Monday, October 18, 2010

The New Piano Music

I have always been more of a composer than performer. I was able, during my pianist career, which began at age 6 and lasted into college, to perform competently. But my emphasis was never on Playing The Classics, or being a Great Performer.

When I was in music school, there was often a gap between the performance majors and the composers. Many of the composers were also gifted performers, on a wide range of instruments. But the performance majors didn't compose—except for exercises in theory classes, which were usually about writing in the style of tonal music from the 18th or 19th centuries. I wrote my own share of learning-pieces in theory classes, including faux-Bach, faux-Mozart, faux-Debussy, faux-Stravinsky pieces. Those are all études, meant to learn something from doing, but not in themselves to be considered as actual music. Musical, but not music. Some of this is a matter of intent, of course.

But the main gap between the composers and the performance majors was a simple emphasis. It can be defined, crudely, as the difference between creation and re-creation.

Performance majors I knew, many of them gifted and remarkable talents, did not usually consider themselves as creative. I disagree. I reframe that to say that their creative efforts went into interpreting the masters, into re-creating existing compositions. Most performance majors when I went to music school were not improvisers: jazz classes were not part of the curriculum at that time. Some few performers were improvisers, but it was because they loved to play jazz, and picked up gigs outside of school. This has changed now, as there are many music school that include jazz and even rock in their curricula. It's not just classical music anymore in music school.

Rows from a dataset
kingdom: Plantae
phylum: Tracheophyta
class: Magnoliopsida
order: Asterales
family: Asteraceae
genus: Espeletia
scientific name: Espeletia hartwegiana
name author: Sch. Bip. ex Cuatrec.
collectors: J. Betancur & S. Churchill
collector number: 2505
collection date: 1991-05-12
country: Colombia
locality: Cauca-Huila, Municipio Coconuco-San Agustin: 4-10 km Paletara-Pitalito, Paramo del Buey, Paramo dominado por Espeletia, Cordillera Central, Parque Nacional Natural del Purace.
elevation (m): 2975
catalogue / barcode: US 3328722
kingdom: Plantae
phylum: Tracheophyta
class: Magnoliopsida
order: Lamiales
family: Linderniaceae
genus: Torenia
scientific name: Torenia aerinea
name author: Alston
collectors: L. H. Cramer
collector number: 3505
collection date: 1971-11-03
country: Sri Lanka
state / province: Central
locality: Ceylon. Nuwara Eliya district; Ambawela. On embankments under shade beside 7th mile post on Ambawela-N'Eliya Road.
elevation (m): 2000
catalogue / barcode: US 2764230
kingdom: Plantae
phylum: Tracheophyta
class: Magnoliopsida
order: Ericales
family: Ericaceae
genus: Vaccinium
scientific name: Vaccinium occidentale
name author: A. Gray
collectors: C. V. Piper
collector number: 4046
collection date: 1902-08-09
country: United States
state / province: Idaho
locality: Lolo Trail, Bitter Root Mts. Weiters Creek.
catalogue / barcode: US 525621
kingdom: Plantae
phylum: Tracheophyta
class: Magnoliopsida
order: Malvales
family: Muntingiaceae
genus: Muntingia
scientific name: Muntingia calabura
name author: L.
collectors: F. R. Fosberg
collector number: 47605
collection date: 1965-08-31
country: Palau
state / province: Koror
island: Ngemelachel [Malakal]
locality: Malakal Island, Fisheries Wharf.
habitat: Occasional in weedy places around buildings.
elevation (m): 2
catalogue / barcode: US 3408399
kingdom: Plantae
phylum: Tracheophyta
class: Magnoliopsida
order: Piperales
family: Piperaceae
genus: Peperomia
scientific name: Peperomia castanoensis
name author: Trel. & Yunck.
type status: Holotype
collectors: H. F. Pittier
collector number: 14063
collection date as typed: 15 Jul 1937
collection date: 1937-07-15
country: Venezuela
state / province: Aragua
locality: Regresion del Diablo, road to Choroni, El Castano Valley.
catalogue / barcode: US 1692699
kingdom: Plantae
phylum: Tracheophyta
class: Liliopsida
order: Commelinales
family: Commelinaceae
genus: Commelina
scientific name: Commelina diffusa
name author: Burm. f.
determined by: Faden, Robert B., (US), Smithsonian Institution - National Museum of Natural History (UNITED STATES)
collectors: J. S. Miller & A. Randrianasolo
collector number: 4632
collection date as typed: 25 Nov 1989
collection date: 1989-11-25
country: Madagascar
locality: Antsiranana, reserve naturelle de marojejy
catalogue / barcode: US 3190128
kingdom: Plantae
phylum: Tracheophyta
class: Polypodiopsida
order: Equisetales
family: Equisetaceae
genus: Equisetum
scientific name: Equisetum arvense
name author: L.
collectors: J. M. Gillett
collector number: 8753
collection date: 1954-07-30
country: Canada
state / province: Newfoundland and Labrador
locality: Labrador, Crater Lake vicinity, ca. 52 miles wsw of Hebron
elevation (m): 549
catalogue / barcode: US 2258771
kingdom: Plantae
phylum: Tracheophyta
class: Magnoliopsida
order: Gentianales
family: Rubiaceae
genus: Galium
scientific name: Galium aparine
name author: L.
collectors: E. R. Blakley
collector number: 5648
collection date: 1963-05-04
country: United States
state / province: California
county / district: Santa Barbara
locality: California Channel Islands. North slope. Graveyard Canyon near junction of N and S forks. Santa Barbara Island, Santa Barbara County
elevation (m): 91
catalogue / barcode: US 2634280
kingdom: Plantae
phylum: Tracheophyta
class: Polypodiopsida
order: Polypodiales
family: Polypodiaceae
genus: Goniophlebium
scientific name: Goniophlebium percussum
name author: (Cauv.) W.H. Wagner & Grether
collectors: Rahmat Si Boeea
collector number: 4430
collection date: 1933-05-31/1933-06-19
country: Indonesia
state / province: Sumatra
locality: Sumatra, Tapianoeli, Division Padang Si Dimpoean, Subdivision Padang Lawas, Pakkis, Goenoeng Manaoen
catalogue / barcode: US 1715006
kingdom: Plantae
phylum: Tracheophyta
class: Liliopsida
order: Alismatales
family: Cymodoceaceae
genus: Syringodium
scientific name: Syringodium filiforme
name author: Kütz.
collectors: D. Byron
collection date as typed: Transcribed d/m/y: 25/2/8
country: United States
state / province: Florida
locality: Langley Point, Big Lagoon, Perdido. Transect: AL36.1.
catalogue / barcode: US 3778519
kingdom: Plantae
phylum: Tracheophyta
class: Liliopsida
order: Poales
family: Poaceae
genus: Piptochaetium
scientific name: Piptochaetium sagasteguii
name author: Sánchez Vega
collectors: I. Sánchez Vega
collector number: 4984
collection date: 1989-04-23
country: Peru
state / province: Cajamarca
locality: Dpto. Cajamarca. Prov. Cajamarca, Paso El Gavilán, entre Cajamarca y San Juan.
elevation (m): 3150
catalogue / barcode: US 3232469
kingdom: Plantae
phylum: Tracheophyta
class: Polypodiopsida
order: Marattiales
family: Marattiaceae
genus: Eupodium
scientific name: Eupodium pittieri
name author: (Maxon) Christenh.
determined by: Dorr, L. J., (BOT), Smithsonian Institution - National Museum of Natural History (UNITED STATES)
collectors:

▸ WHAT YOU NEED TO DO:
a) Quote the entire post about composers and performance majors, word for word.
b) Print the rows exactly, starting at the line with "scientific name: Eupodium pittieri" and continuing up to and including the last line of the rows.

▸ EXPECTED ANSWERS:
a)
Monday, October 18, 2010

The New Piano Music

I have always been more of a composer than performer. I was able, during my pianist career, which began at age 6 and lasted into college, to perform competently. But my emphasis was never on Playing The Classics, or being a Great Performer.

When I was in music school, there was often a gap between the performance majors and the composers. Many of the composers were also gifted performers, on a wide range of instruments. But the performance majors didn't compose—except for exercises in theory classes, which were usually about writing in the style of tonal music from the 18th or 19th centuries. I wrote my own share of learning-pieces in theory classes, including faux-Bach, faux-Mozart, faux-Debussy, faux-Stravinsky pieces. Those are all études, meant to learn something from doing, but not in themselves to be considered as actual music. Musical, but not music. Some of this is a matter of intent, of course.

But the main gap between the composers and the performance majors was a simple emphasis. It can be defined, crudely, as the difference between creation and re-creation.

Performance majors I knew, many of them gifted and remarkable talents, did not usually consider themselves as creative. I disagree. I reframe that to say that their creative efforts went into interpreting the masters, into re-creating existing compositions. Most performance majors when I went to music school were not improvisers: jazz classes were not part of the curriculum at that time. Some few performers were improvisers, but it was because they loved to play jazz, and picked up gigs outside of school. This has changed now, as there are many music school that include jazz and even rock in their curricula. It's not just classical music anymore in music school.

b)
scientific name: Eupodium pittieri
name author: (Maxon) Christenh.
determined by: Dorr, L. J., (BOT), Smithsonian Institution - National Museum of Natural History (UNITED STATES)
collectors:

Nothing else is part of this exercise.